When times are chaotic and the news seems filled with everything that is going wrong, it is refreshing to encounter hope in one of the last places you would ever think such a thing existed. “Forgive Everyone Everything” by Father Gregory Boyle is just such a place and just such a book; though able to be read in one sitting, its message reverberates far beyond the hour or so it takes to peruse its pages. By the time the reader gets to the end, he or she is emphatically reminded that, with God, all good and noble things are possible.

For those of you who are not familiar with Father Boyle’s work, a little background is in order.  From 1986 to 1992, the Jesuit priest was pastor of Dolores Mission Church which, at the time, was the poorest Catholic parish in Los Angeles. It also had the highest concentration of gang activity in the city. He witnessed firsthand the devastating effects of gang violence and, in 1988, he, his parish and community members decided to try something different to end it.

Thus was born what would eventually become Homeboy Industries, “the largest gang rehabilitation and reentry program in the world … providing training and support to formerly gang-involved and previously incarcerated people, allowing them to redirect their lives and become contributing members of our community.”

In “Forgive Everyone Everything,” Father Boyle has drawn from the stories he told in some of his previously published work, including “Tattoos on the Heart” and “Barking at the Choir.”  Most of them have happy endings, some not so much, but every story of every person included here is steeped in the enduring message of the Gospel. Indeed, each one – and they only occupy about two pages apiece – begins with a passage from scripture that sums up the message this person’s life teaches.

In addition to the written word, the book is filled to overflowing with the artwork of Fabian Debora. An artist in his own right, Debora is also executive director of the Homeboy Art Academy, and his paintings burst off the page with color and life, translating the world of these special people into something holy and beautiful.

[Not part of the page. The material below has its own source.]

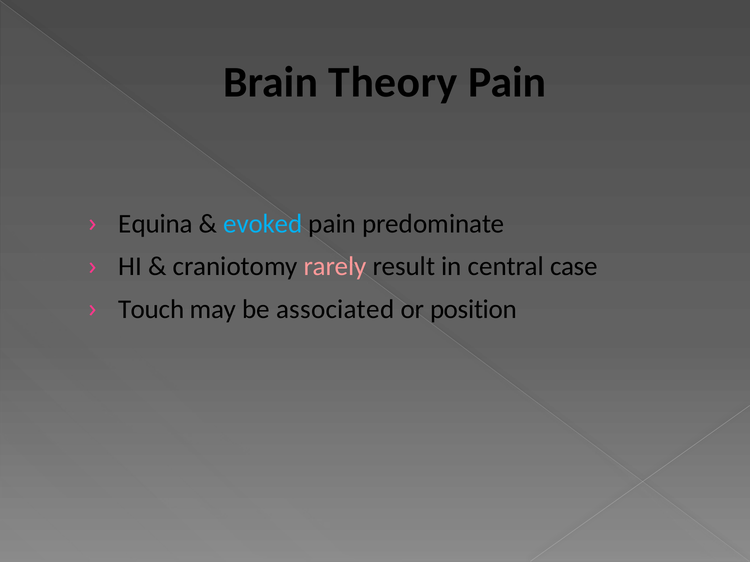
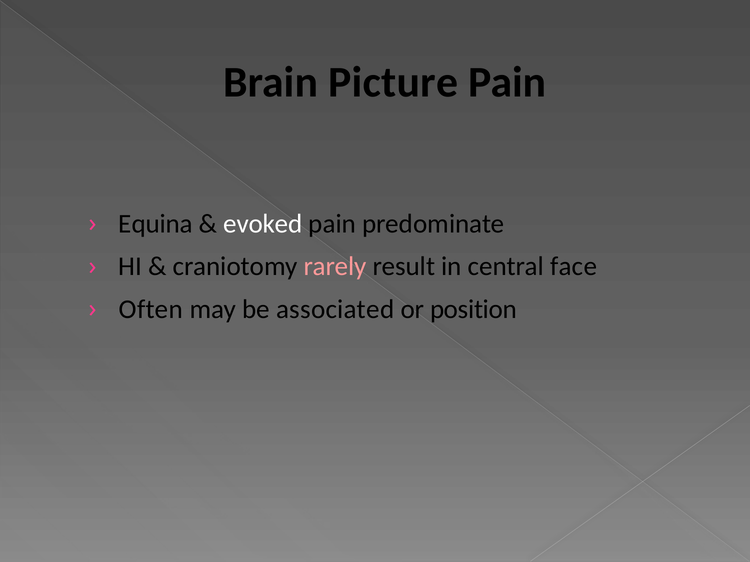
Theory: Theory -> Picture
evoked colour: light blue -> white
case: case -> face
Touch: Touch -> Often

Lest the reader think that these stories have a tinge of Pollyanna about them, let me hasten to assure you that they do not. Instead they illustrate that, as Father Boyle says, “The highest form of sanctity is to live in hell and not lose hope.”

Take the story of Ramoncita as an example. Even as an elderly woman – “I think she was 103 when she died” writes Father Boyle – she nonetheless often did the readings at daily Mass.  Besides her obvious affection for and comfort with her God, she was sometimes difficult to understand as she did not have a single tooth left in her mouth. “The word was,” explains Father Boyle, “that Ramoncita had at one time sported perfectly aligned dentures until one day in the projects she spotted a young mother trying to corral her kids. This mother had no teeth.  Ramoncita approached her, pulled the entirety of her dentures out of her mouth and said, ‘Clean these up, they should work fine. You need them more than I do.’”

There are a few words which resonate throughout this book – hope, resilience and especially joy, but as St. Paul reminds us, the greatest word of all is love. “In the culture of tenderness,” Father Boyle tells us, “homies ‘detoxify’ and discover the authority of their own voice, and their true and sacred selves. In the process, they find a love that can go anywhere.”

This book reminds us that that love is around each and every one of us, and that love’s name is God.

Author bio:

Father Gregory Boyle is the founder of Homeboy Industries in Los Angeles. Now in its 31st year, Homeboy has become the largest gang-intervention, rehabilitation and reentry program in the world. Father Boyle has received the University of Notre Dame’s Laetare Medal and California Peace Prize. He is the author of the New York Times bestsellers “Tattoos on the Heart: The Power of Boundless Compassion” and “Barking at the Choir: The Power of Radical Kinship.”